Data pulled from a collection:
..........

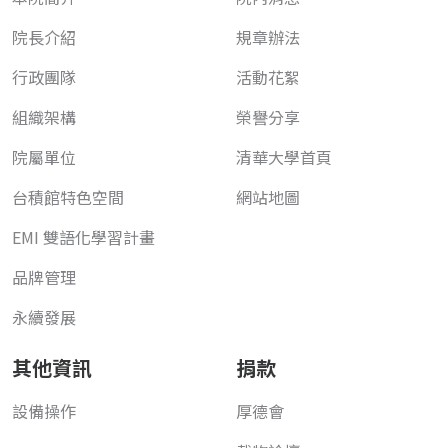
院長介紹
規章辦法
行政團隊
活動花絮
組織架構
榮譽分享
院屬單位
清華大學首頁
台積館特色空間
網站地圖
EMI 雙語化學習計畫
品牌管理
永續發展
其他資訊
捐款
設備操作
厚德會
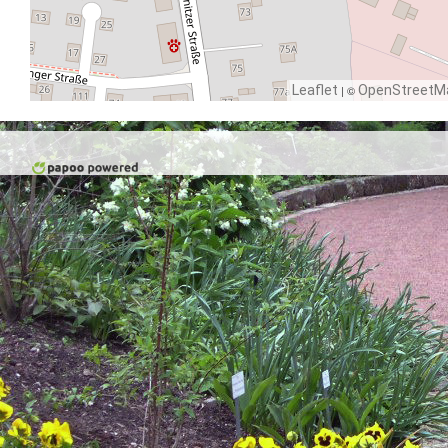
Leaflet
| ©
OpenStreetM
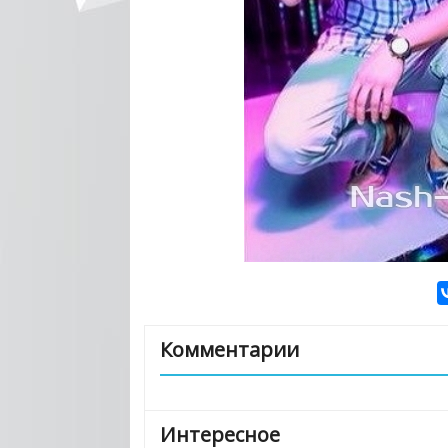
Комментарии
Интересное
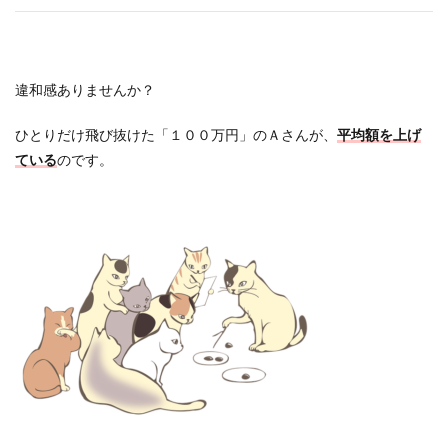
違和感ありませんか？
ひとりだけ飛び抜けた「１００万円」のＡさんが、
平均額を上げ
ている
のです。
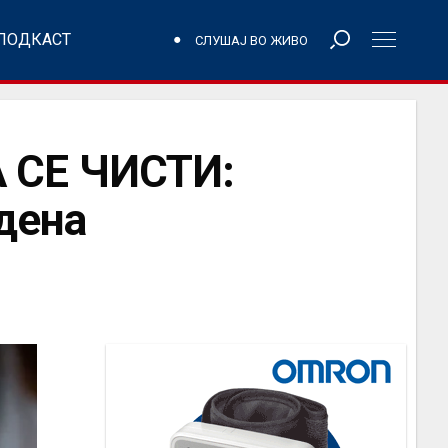
ПОДКАСТ
СЛУШАЈ ВО ЖИВО
 СЕ ЧИСТИ:
 дена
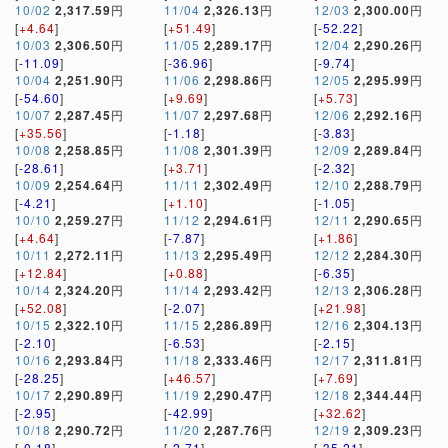
10/02
2,317.59
円
11/04
2,326.13
円
12/03
2,300.00
円
[
+4.64
]
[
+51.49
]
[
-52.22
]
10/03
2,306.50
円
11/05
2,289.17
円
12/04
2,290.26
円
[
-11.09
]
[
-36.96
]
[
-9.74
]
10/04
2,251.90
円
11/06
2,298.86
円
12/05
2,295.99
円
[
-54.60
]
[
+9.69
]
[
+5.73
]
10/07
2,287.45
円
11/07
2,297.68
円
12/06
2,292.16
円
[
+35.56
]
[
-1.18
]
[
-3.83
]
10/08
2,258.85
円
11/08
2,301.39
円
12/09
2,289.84
円
[
-28.61
]
[
+3.71
]
[
-2.32
]
10/09
2,254.64
円
11/11
2,302.49
円
12/10
2,288.79
円
[
-4.21
]
[
+1.10
]
[
-1.05
]
10/10
2,259.27
円
11/12
2,294.61
円
12/11
2,290.65
円
[
+4.64
]
[
-7.87
]
[
+1.86
]
10/11
2,272.11
円
11/13
2,295.49
円
12/12
2,284.30
円
[
+12.84
]
[
+0.88
]
[
-6.35
]
10/14
2,324.20
円
11/14
2,293.42
円
12/13
2,306.28
円
[
+52.08
]
[
-2.07
]
[
+21.98
]
10/15
2,322.10
円
11/15
2,286.89
円
12/16
2,304.13
円
[
-2.10
]
[
-6.53
]
[
-2.15
]
10/16
2,293.84
円
11/18
2,333.46
円
12/17
2,311.81
円
[
-28.25
]
[
+46.57
]
[
+7.69
]
10/17
2,290.89
円
11/19
2,290.47
円
12/18
2,344.44
円
[
-2.95
]
[
-42.99
]
[
+32.62
]
10/18
2,290.72
円
11/20
2,287.76
円
12/19
2,309.23
円
[
-0.18
]
[
-2.71
]
[
-35.21
]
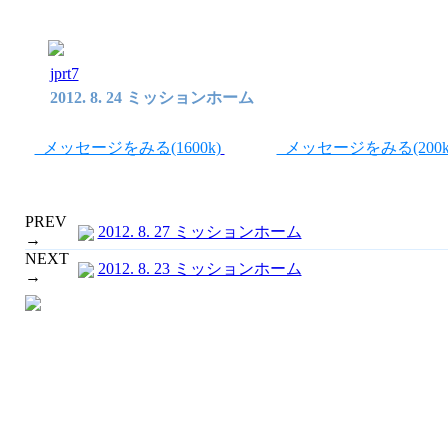
jprt7
2012. 8. 24 ミッションホーム
メッセージをみる(1600k)
メッセージをみる(200k
PREV
2012. 8. 27 ミッションホーム
→
NEXT
2012. 8. 23 ミッションホーム
→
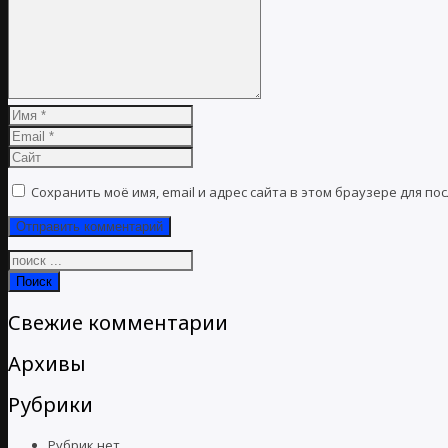
+375 (29) 103-88-03
Сохранить моё имя, email и адрес сайта в этом браузере для 
Поиск
Свежие комментарии
Архивы
Рубрики
Рубрик нет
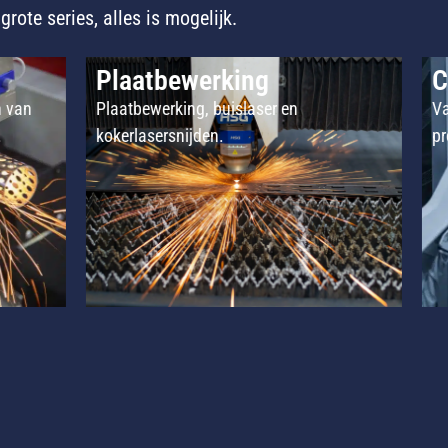
rote series, alles is mogelijk.
Plaatbewerking
CN
an
Plaatbewerking, buislaser en
Van e
kokerlasersnijden.
produ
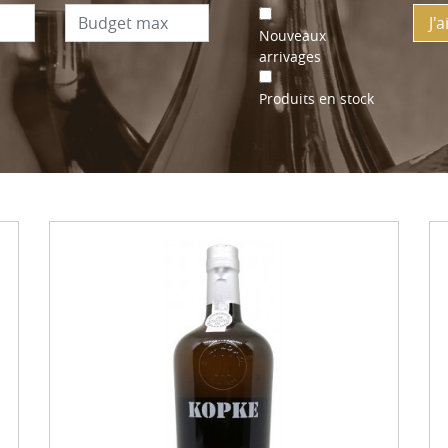
J'
Nouveaux
arrivages
Produits en stock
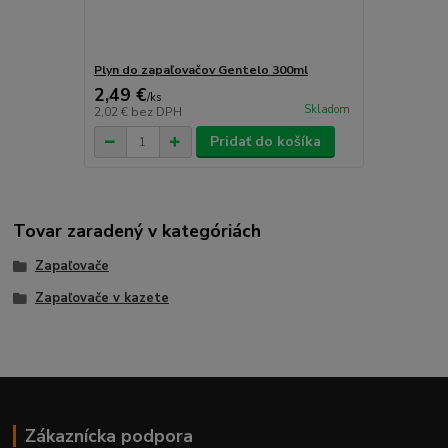
Plyn do zapaľovačov Gentelo 300ml
2,49 €
/
ks
Skladom
2,02 €
bez DPH
Pridať do košíka
Tovar zaradený v kategóriách
Zapaľovače
Zapaľovače v kazete
Zákaznícka podpora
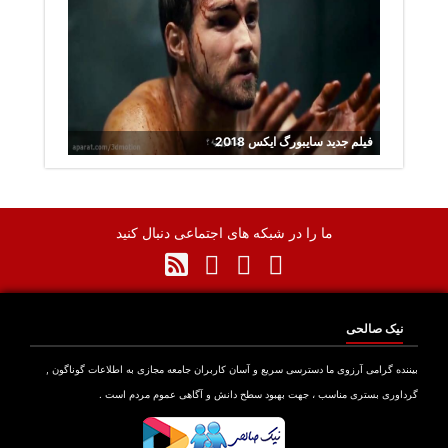
فیلم جدید سایبورگ ایکس 2018
ما را در شبکه های اجتماعی دنبال کنید
نیک صالحی
نده گرامی آرزوی ما دسترسی سریع و آسان کاربران جامعه مجازی به اطلاعات گوناگون ,
اوری بستری مناسب ، جهت بهبود سطح دانش و آگاهی عموم مردم است .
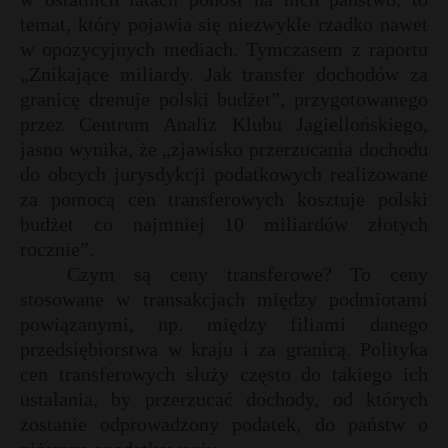
temat, który pojawia się niezwykle rzadko nawet
w opozycyjnych mediach. Tymczasem z raportu
„Znikające miliardy. Jak transfer dochodów za
granicę drenuje polski budżet”, przygotowanego
przez Centrum Analiz Klubu Jagiellońskiego,
jasno wynika, że „zjawisko przerzucania dochodu
do obcych jurysdykcji podatkowych realizowane
za pomocą cen transferowych kosztuje polski
budżet co najmniej 10 miliardów złotych
rocznie”.
Czym są ceny transferowe? To ceny
stosowane w transakcjach między podmiotami
powiązanymi, np. między filiami danego
przedsiębiorstwa w kraju i za granicą. Polityka
cen transferowych służy często do takiego ich
ustalania, by przerzucać dochody, od których
zostanie odprowadzony podatek, do państw o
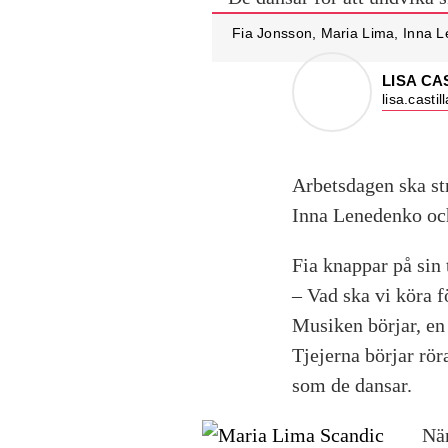
Fia Jonsson, Maria Lima, Inna 
LISA CA
lisa.casti
Arbetsdagen ska st
Inna Lenedenko och
Fia knappar på sin 
– Vad ska vi köra f
Musiken börjar, en
Tjejerna börjar rör
som de dansar.
När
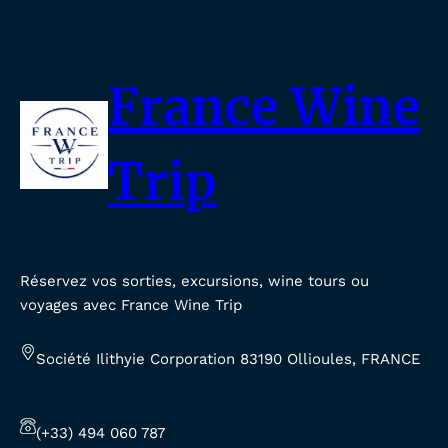
France Wine
Trip
Réservez vos sorties, excursions, wine tours ou
voyages avec France Wine Trip
Société Ilithyie Corporation 83190 Ollioules, FRANCE
(+33) 494 060 787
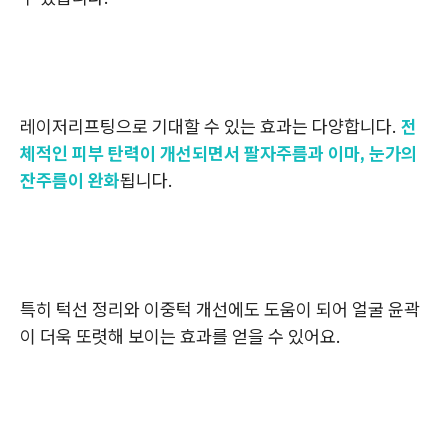
레이저리프팅으로 기대할 수 있는 효과는 다양합니다.
전
체적인 피부 탄력이 개선되면서 팔자주름과 이마, 눈가의
잔주름이 완화
됩니다.
특히 턱선 정리와 이중턱 개선에도 도움이 되어 얼굴 윤곽
이 더욱 또렷해 보이는 효과를 얻을 수 있어요.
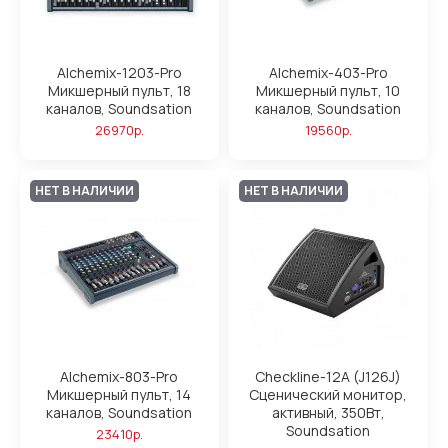
Alchemix-1203-Pro
Alchemix-403-Pro
Микшерный пульт, 18
Микшерный пульт, 10
каналов, Soundsation
каналов, Soundsation
26970р.
19560р.
НЕТ В НАЛИЧИИ
НЕТ В НАЛИЧИИ
Alchemix-803-Pro
Checkline-12A (J126J)
Микшерный пульт, 14
Сценический монитор,
каналов, Soundsation
активный, 350Вт,
Soundsation
23410р.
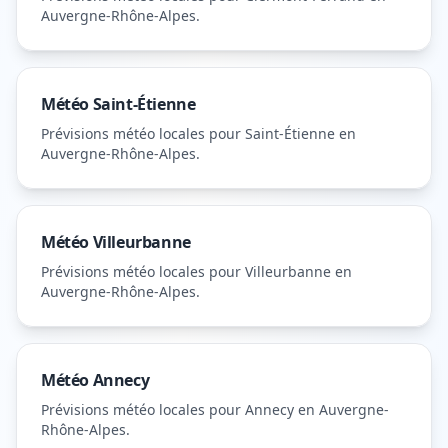
Auvergne-Rhône-Alpes
.
Météo
Saint-Étienne
Prévisions météo locales pour
Saint-Étienne
en
Auvergne-Rhône-Alpes
.
Météo
Villeurbanne
Prévisions météo locales pour
Villeurbanne
en
Auvergne-Rhône-Alpes
.
Météo
Annecy
Prévisions météo locales pour
Annecy
en Auvergne-
Rhône-Alpes
.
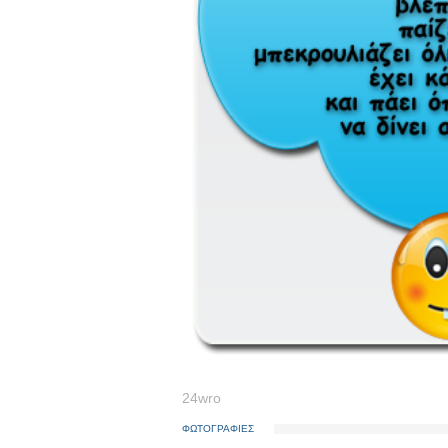
24wro
ΦΩΤΟΓΡΑΦΙΕΣ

..........

**PROBLEM STATEMENT:**
List each line in the records that contains the word "budżet". Case matters, so count only matches with the same capitalization.

**ANSWER TO THIS EXERCISE:**
granicę drenuje polski budżet”, przygotowanego
budżet co najmniej 10 miliardów złotych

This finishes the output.